After her bachelor’s degree, Amaka already had an idea of what kind of career she wanted, one in international development organizations, and such a career requires hard work, smart work, and some more hard work given their competitiveness – everyone wants to work for World Bank and World Trade Organization, but not everyone wants to get a PhD first. Amaka noted that she knew such jobs had high requirements, the minimum in most cases being a master’s degree and a few years of experience, and in other cases, a PhD is required. This led her to start applying for master’s scholarships abroad, another uphill task. She first got her transcripts, sat for TOFEL and GRE during her National Youth Service, and ensured her documents were intact. Then came the painstaking process of searching through various scholarship boards, days after days, school after school, for months. Then she eventually secured a place of study in Nottingham University master’s in economics and econometrics in 2016. But check this, the deadline for the Developing Solutions Scholarship was same day she got the admission offer, so she literally made the scholarship application on the last day, and it was successful. Amaka graduated with a distinction a year after and followed it up with the Aston Prized Fund Scholarship for her PhD study. Amaka is presently in the third and last year of her PhD study.


The future.

In the long term, Amaka still has her eyes on the career she dreamed of years ago, something on the lines of economic policy with international development organizations. In the short term, she thinks it is in order to follow her PhD up with a postdoctoral fellowship and conduct more research to make her overall grounded in different areas of economics. She also has her eyes on academia.

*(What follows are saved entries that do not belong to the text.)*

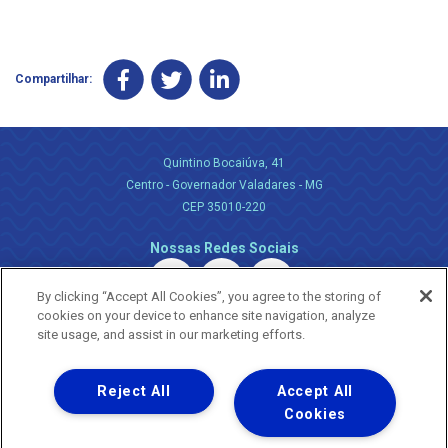
Compartilhar:
Quintino Bocaiúva, 41
Centro - Governador Valadares - MG
CEP 35010-220
Nossas Redes Sociais
By clicking “Accept All Cookies”, you agree to the storing of
cookies on your device to enhance site navigation, analyze
site usage, and assist in our marketing efforts.
Reject All
Accept All
Uma empresa
Copyright ® 2026 - Todos os Direitos Reservados.
Cookies
Nossa natureza movimenta a vida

Amaka hopes to influence young girls in Nigeria and Africa to pursue academic excellence, take advantage of opportunities all over the globe to build world-changing careers. She plans to regularly visit Nigeria to set this in motion.


Side note

Amaka earns side income freelancing. She started freelancing in 2015 in Nigeria, after learning of it from a friend. She signed up to the major platforms like Upwork, Freelancer.com and Fiverr and eventually become conversant with Freelancer.com. Here, she made considerable side income, doing different jobs, from customer service, to academic writing. This is how she financially sustained herself through her master’s application period. She still freelancing till date, but focuses on econometric modelling, as it pays more, and she happens to be good at it.